Monday, October 20, 2008

Social Networking - Use it or lose it

I have to admit, I am one of the many that can not go a day without checking my Facebook.  Right after I check my e-mail, my cursor goes up and types  It is a dirty habit that I can not stop.  I will say "I am a Facebook abuser!"  

Now that I got that off my chest, social networks are popping up all over the place.  Not only Facebook and MySpace, but more specific social networking sites such as PeopleAggregator or Ning in which you can build a community with others with the same interest.  These can be great tools for the PR practitioner to use.

Everyone knows about Facebook and MySpace, but the article received in class by eMarketer explains that one cite, Ning, has nearly 500,000 social networks with 80,000 new ones popping up each month.  This could be a great tool for PR practitioners to use to go directly to their public because your customers are already filtered for you.

Even though great networking cites are now abundant PR practitioners must use them to their advantage.  One thing they must do is build relationship with their public by directly communicating to them.  They must respond, respond and respond.  If someone tries to communicate directly to your organization through a social media you need to respond to their question to make sure you build that community with them.  Yes, this will take time, but in the long run building a relationship with your customer through a social media is too beneficial to pass up.

Monday, October 13, 2008

RSS - Important?

In class this past week we learned more about RSS (Really Simple Syndication) and why it is important to PR practitioners.  RSS is basically a tool for people to get news or information sent to them.  Someone can set up a webpage through Google and click on the type of news they want to read more about.  Simply by clicking on a RSS tab the news of that company or organization gets sent directly to their website.  

This is very important to PR practitioners because they can get their information straight to their public and not worry about going through the media.  When PR practitioners send press releases to the media they hope to get their information out to their public through a story the media writes about them.  However, if the media does not think their story is worth writing about or sharing, they can simply set it aside and write about something else.  Through RSS the media does not have a say on whether your information gets sent to your customers because it gets sent directly to them.

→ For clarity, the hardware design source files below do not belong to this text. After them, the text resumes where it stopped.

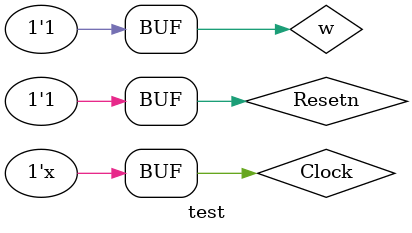
<source format=v>
`timescale 1ns / 1ps


module test;

	// Inputs
	reg Clock;
	reg Resetn;
	reg w;

	// Outputs
	wire z;
	wire [2:1] ht;

	// Instantiate the Unit Under Test (UUT)
	simple uut (
		.Clock(Clock), 
		.Resetn(Resetn), 
		.w(w), 
		.z(z), 
		.ht(ht)
	);

	always #10 Clock=~Clock;
	initial begin
		// Initialize Inputs
		Clock = 0;
		Resetn = 0;
		w = 0;

		// Wait 100 ns for global reset to finish
		#100;
		Resetn =1;
		w=1;
		#40;
		w=0;
		
		#20;
		w=1;
		#130;
		w=0;
		
		#30;
		
		w=1;
		#30;
		w=0;
		#20;
		w=1;
		#20;
	
        
		// Add stimulus here

	end
      
endmodule


</source>
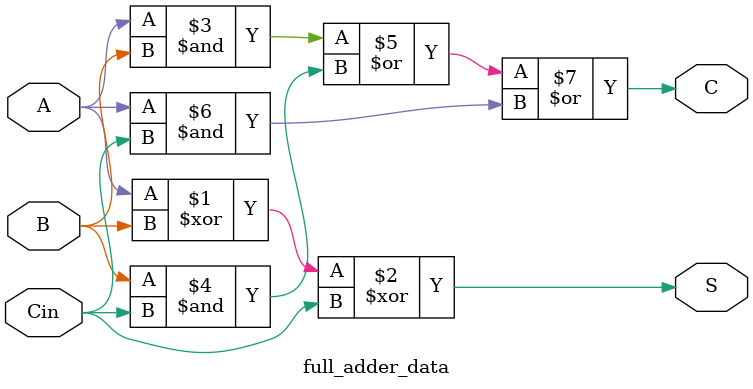
<source format=v>
module full_adder_data(S, C, A, B, Cin);

    input A, B, Cin;
    output S, C;

    assign S = A ^ B ^ Cin;
    assign C = (A & B) | (B & Cin) | (A & Cin);

endmodule

</source>
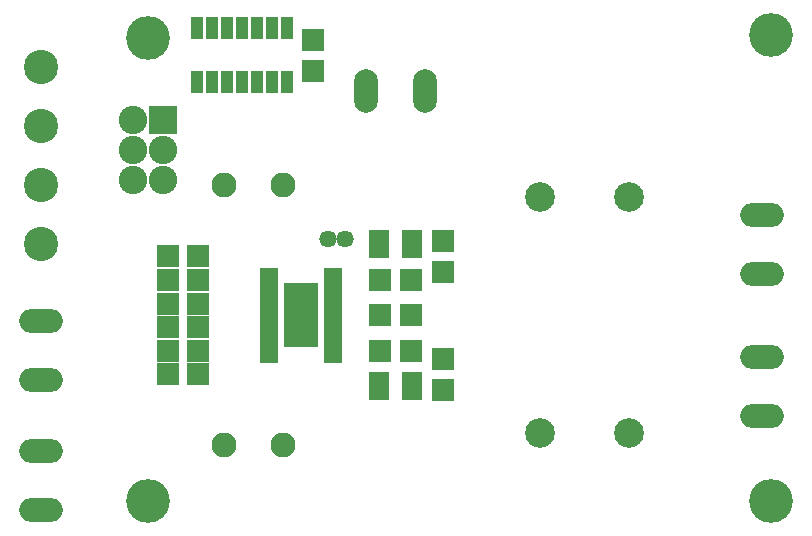
<source format=gts>
G04 (created by PCBNEW-RS274X (2010-03-14)-final) date Thu 12 Jan 2012 21:53:35 GMT*
G01*
G70*
G90*
%MOIN*%
G04 Gerber Fmt 3.4, Leading zero omitted, Abs format*
%FSLAX34Y34*%
G04 APERTURE LIST*
%ADD10C,0.006000*%
%ADD11R,0.059400X0.031800*%
%ADD12R,0.114500X0.216900*%
%ADD13R,0.095000X0.095000*%
%ADD14C,0.095000*%
%ADD15C,0.057400*%
%ADD16C,0.083000*%
%ADD17C,0.098700*%
%ADD18O,0.146000X0.079100*%
%ADD19O,0.079100X0.146000*%
%ADD20C,0.114500*%
%ADD21R,0.075100X0.075100*%
%ADD22R,0.067200X0.096000*%
%ADD23R,0.039700X0.075100*%
%ADD24C,0.146000*%
G04 APERTURE END LIST*
G54D10*
G54D11*
X43808Y-52925D03*
X43808Y-53181D03*
X43808Y-53437D03*
X43808Y-53693D03*
X43808Y-53949D03*
X43808Y-54205D03*
X43808Y-54460D03*
X43808Y-54716D03*
X43808Y-54972D03*
X43808Y-55228D03*
X43808Y-55484D03*
X43808Y-55740D03*
X45934Y-55740D03*
X45934Y-55484D03*
X45934Y-55228D03*
X45934Y-54972D03*
X45934Y-54716D03*
X45934Y-54460D03*
X45934Y-54205D03*
X45934Y-53949D03*
X45934Y-53693D03*
X45934Y-53437D03*
X45934Y-53181D03*
X45934Y-52925D03*
G54D12*
X44882Y-54331D03*
G54D13*
X40264Y-47819D03*
G54D14*
X40264Y-48819D03*
X40264Y-49819D03*
X39264Y-47819D03*
X39264Y-48819D03*
X39264Y-49819D03*
G54D15*
X45768Y-51772D03*
X46359Y-51772D03*
G54D16*
X42323Y-58661D03*
X44292Y-58661D03*
X42323Y-50000D03*
X44292Y-50000D03*
G54D17*
X52856Y-58268D03*
X55809Y-58268D03*
X52856Y-50394D03*
X55809Y-50394D03*
G54D18*
X60236Y-55708D03*
X60236Y-57677D03*
X36220Y-58857D03*
X36220Y-60826D03*
X36220Y-54527D03*
X36220Y-56496D03*
X60236Y-50983D03*
X60236Y-52952D03*
G54D19*
X47046Y-46850D03*
X49015Y-46850D03*
G54D20*
X36220Y-51968D03*
X36220Y-49999D03*
X36220Y-48031D03*
X36220Y-46062D03*
G54D21*
X47519Y-54331D03*
X48543Y-54331D03*
X41457Y-56299D03*
X40433Y-56299D03*
X41457Y-52362D03*
X40433Y-52362D03*
X49606Y-56811D03*
X49606Y-55787D03*
X40433Y-55512D03*
X41457Y-55512D03*
X40433Y-54724D03*
X41457Y-54724D03*
X48543Y-55512D03*
X47519Y-55512D03*
X41457Y-53937D03*
X40433Y-53937D03*
X48543Y-53150D03*
X47519Y-53150D03*
X41457Y-53150D03*
X40433Y-53150D03*
X49606Y-51850D03*
X49606Y-52874D03*
X45276Y-46181D03*
X45276Y-45157D03*
G54D22*
X48582Y-56693D03*
X47480Y-56693D03*
X48582Y-51968D03*
X47480Y-51968D03*
G54D23*
X44413Y-44769D03*
X43913Y-44769D03*
X43413Y-44769D03*
X42913Y-44769D03*
X42413Y-44769D03*
X41913Y-44769D03*
X41413Y-44769D03*
X41413Y-46569D03*
X41913Y-46569D03*
X42413Y-46569D03*
X42913Y-46569D03*
X43413Y-46569D03*
X43913Y-46569D03*
X44413Y-46569D03*
G54D24*
X60531Y-44980D03*
X60531Y-60531D03*
X39764Y-60531D03*
X39764Y-45079D03*
M02*

</source>
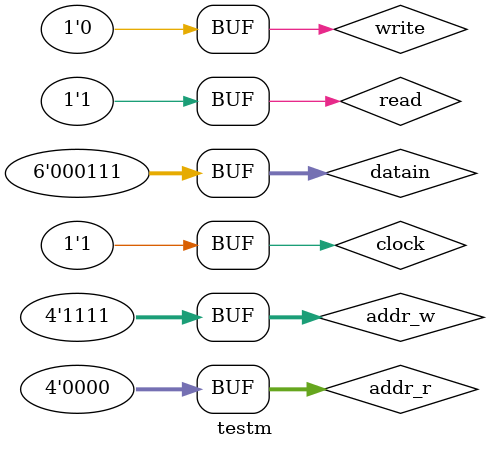
<source format=v>
`timescale
module testm;

	reg clock;
	reg write;
	reg [5:0]datain;
	reg [3:0]addr_w;
	reg read;
	reg [3:0]addr_r;
	wire [5:0]dataout;

	random_accsess_memory #(16, 6) mem (clock,write,datain,addr_w,read,addr_r,dataout);
	
	initial
	begin
	
		$monitor(  "datain=%d, dataout = %d, memory[0]=%d, memory[5]=%d, memory[15]=%d", datain, dataout, mem.mem_unit[5:0], mem.mem_unit[35:30], mem.mem_unit[95:90] );
	
		write = 1;
		datain = 'd2;
		addr_w = 0;
		clock = 1;
		#1 clock = 0;
		write = 0;
		
		#1 clock = 1;
		read = 1;
		addr_r = 0;
		#1
		
		#1 clock = 0;
		read = 0;
		
		write = 1;
		datain = 'd10;
		addr_w = 'd5;
		clock = 1;
		#1 clock = 0;
		write = 0;
		
		#1 clock = 1;
		read = 1;
		addr_r = 'd5;
		#1

		#1 clock = 0;
		read = 0;
		
		write = 1;
		datain = 'd11;
		addr_w = 'd5;
		clock = 1;
		read = 1;
		addr_r = 'd3;
		#1
		
		#1 clock = 0;
		read = 0;
		#1 clock = 1;
		read = 1;
		addr_r = 'd5;
		#1
		
		#1 clock = 0;
		read = 0;
		
		write = 1;
		datain = 'd7;
		addr_w = 'd15;
		clock = 1;
		#1 clock = 0;
		write = 0;
		
		#1 clock = 1;
		read = 1;
		addr_r = 0;
		#1;	
	
	end

endmodule
</source>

This is a great tool for PR practitioners because of its simplicity.  If the customers wants to know more about you all they have to do is click on the RSS icon and information could get sent to them daily.  PR practitioners need to talk their company into using RSS.  It is a good way to feed your information directly into the people who want to know more about you.

Sunday, October 5, 2008

10 Reasons Your Company Shouldn't Blog

After reading B.l. Ochman's article titled, 10 Reasons Your Company Shouldn't Blog, I realized that I do not agree with her. I agree with her points, but disagree more of the title of the article. I agree that most companies blogs are boring and should not be a blog promoting your business. However, the article's titled should be 10 Things to Think About When Your Company Blogs.

I believe that if a CEO wants to blog about their company, then do it and hopefully they do it well. If the blog they create happens to be boring and does not create the following they wish then that is alright. I think it is alright because if you have 20 followers then that is 20 more people that are getting to know your company and hopefully you. Even though I think this is alright I think companies need to do different things in order to create the following they believe the blog deserves.

I believe that a blog needs to create "buzz" and having a blog that people consider boring will not create that. A CEO needs to be creative and inventive when writing a blog. Do something different. A CEO could easily write about something that has nothing to do with their company and I think that is great. Even though you are not promoting your business or product, the people that read the blog will know that you are a CEO of a company and will be more likely to research your company if they like you. By writing something completely "off topic" you will be creating more "buzz" and in turn you will actually be promoting your company.

I think Ochman's article is great. I do not think she should push people away from blogging. As the class has learned blogging can be a very important part of public relations. I think her article should invite companies to blog, but to caution them on how they blog.